What the mushroom cloud from 1952 hydrogen bomb test revealed

This article is more than 2 years old

Three planes with sampling equipment flew into the cloud created by the Ivy Mike nuclear device

Sixty-nine years ago, a new type of cloud was the focus of scientific research: the mushroom cloud produced by cold war atomic tests.

Ivy Mike, which took place on 1 November 1952, was the first full-scale test of a hydrogen bomb. Equivalent to more than 10m tons of TNT, it obliterated the small island of Elugelab.

The rising fireball was accompanied by a spectacular display of lightning. This unusual “nuclear lightning” was a side-effect of the transient electromagnetic pulse from the nuclear blast.

Shortly afterwards, three USAF F-84 Thunderjets with sampling equipment flew into the stem of the boiling mushroom cloud. The first made it through without difficulty, the other two hit severe turbulence caused by the tremendous updraught, and lost control.

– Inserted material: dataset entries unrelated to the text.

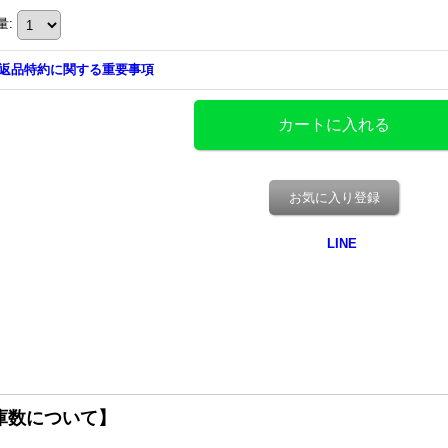
量
:
返品特約に関する重要事項
お気に入り登録
庫数について】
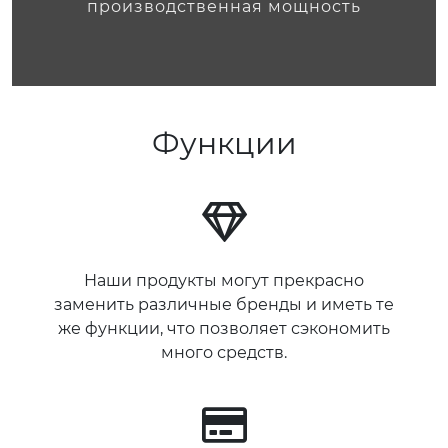
производственная мощность
Функции
Наши продукты могут прекрасно
заменить различные бренды и иметь те
же функции, что позволяет сэкономить
много средств.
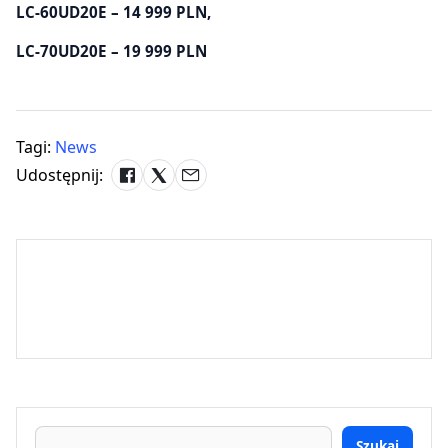
LC-60UD20E – 14 999 PLN,
LC-70UD20E – 19 999 PLN
Tagi:
News
Udostępnij:
Szukaj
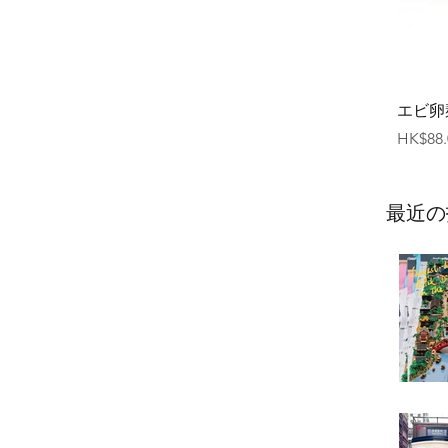
エビ卵
価格
HK$88.
最近の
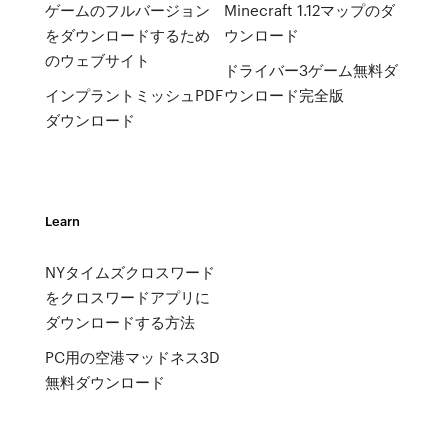
ゲームのフルバージョン
Minecraft 1.12マップのダ
をダウンロードするため
ウンロード
のウェブサイト
ドライバー3ゲーム無料ダ
インプラントミッシュPDF
ウンロード完全版
ダウンロード
Learn
NYタイムズクロスワード
をクロスワードアプリに
ダウンロードする方法
PC用の空港マッドネス3D
無料ダウンロード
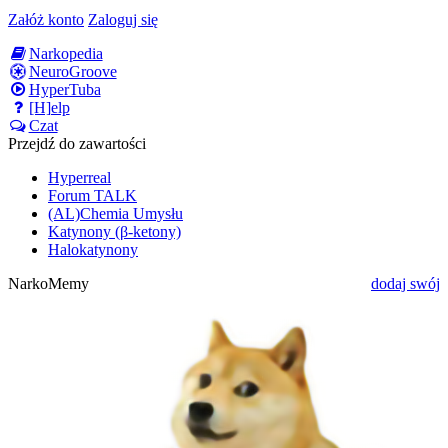
Załóż konto
Zaloguj się
Narkopedia
NeuroGroove
HyperTuba
[H]elp
Czat
Przejdź do zawartości
Hyperreal
Forum TALK
(AL)Chemia Umysłu
Katynony (β-ketony)
Halokatynony
NarkoMemy
dodaj swój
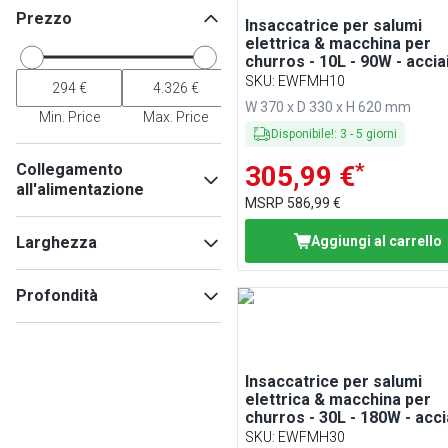
Prezzo
Insaccatrice per salumi
elettrica & macchina per
churros - 10L - 90W - accia
inox - con comando a peda
SKU
:
EWFMH10
imbuti insaccatori & 3 inser
W 370 x D 330 x H 620 mm
per churros
Min. Price
Max. Price
Disponibile!
:
3
-
5
giorni
*
Collegamento
305,99 €
all'alimentazione
MSRP
586,99 €
230V
(
5
)
Larghezza
Aggiungi al carrello
Profondità
Min
Max
Insaccatrice per salumi
Min
Max
elettrica & macchina per
churros - 30L - 180W - acci
inox - con comando a peda
SKU
:
EWFMH30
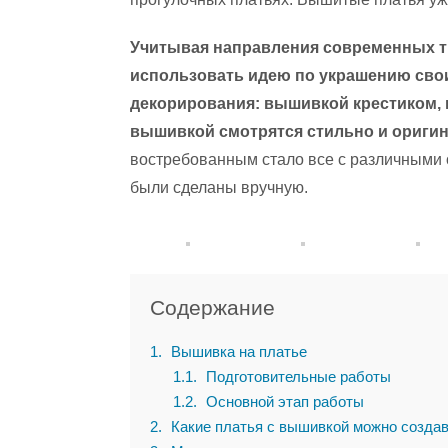
Учитывая направления современных т
использовать идею по украшению сво
декорирования: вышивкой крестиком, 
вышивкой смотрятся стильно и оригин
востребованным стало все с различными 
были сделаны вручную.
Содержание
1
Вышивка на платье
1.1
Подготовительные работы
1.2
Основной этап работы
2
Какие платья с вышивкой можно созда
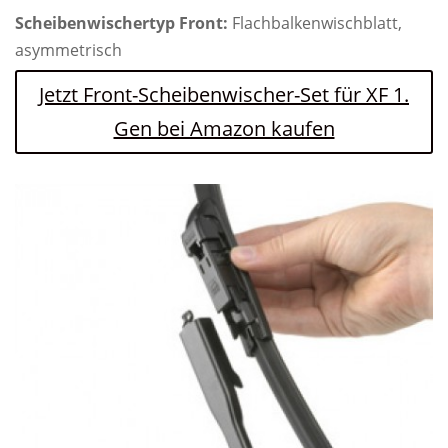
Scheibenwischertyp Front:
Flachbalkenwischblatt,
asymmetrisch
Jetzt Front-Scheibenwischer-Set für XF 1.
Gen bei Amazon kaufen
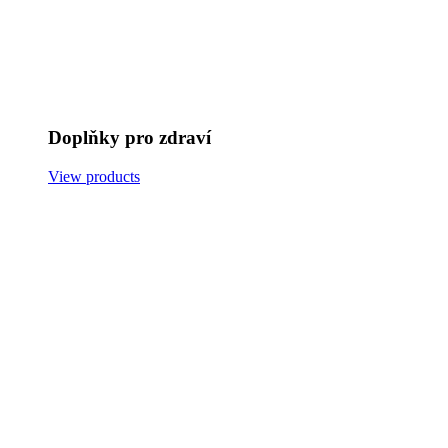
Doplňky pro zdraví
View products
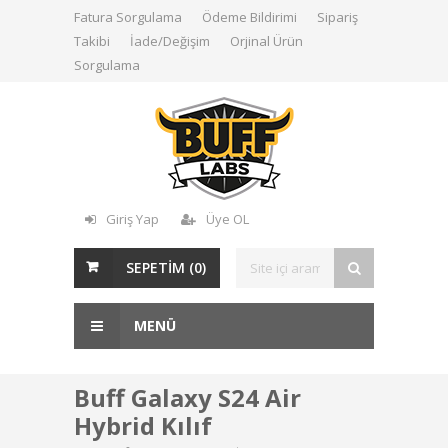
Fatura Sorgulama
Ödeme Bildirimi
Sipariş
Takibi
İade/Değişim
Orjinal Ürün
Sorgulama
Giriş Yap
Üye OL
SEPETİM (
0
)
MENÜ
Buff Galaxy S24 Air
Hybrid Kılıf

After recovering their planes, pilots Bob Hagan and Jimmy Robinson found their navigation instruments and radios had been disrupted by the electromagnetic pulse. They could not find their refuelling aircraft.

The two pilots ran out of fuel heading back Enewetak airbase. Hagan glided to a safe landing, but Robinson ditched in the sea and apparently drowned in the lead-lined vest supposed to protect him from radiation.

The US, UK and Soviet Union signed the partial test ban treaty in 1963, ending their above-ground tests and this type of hazardous meteorology.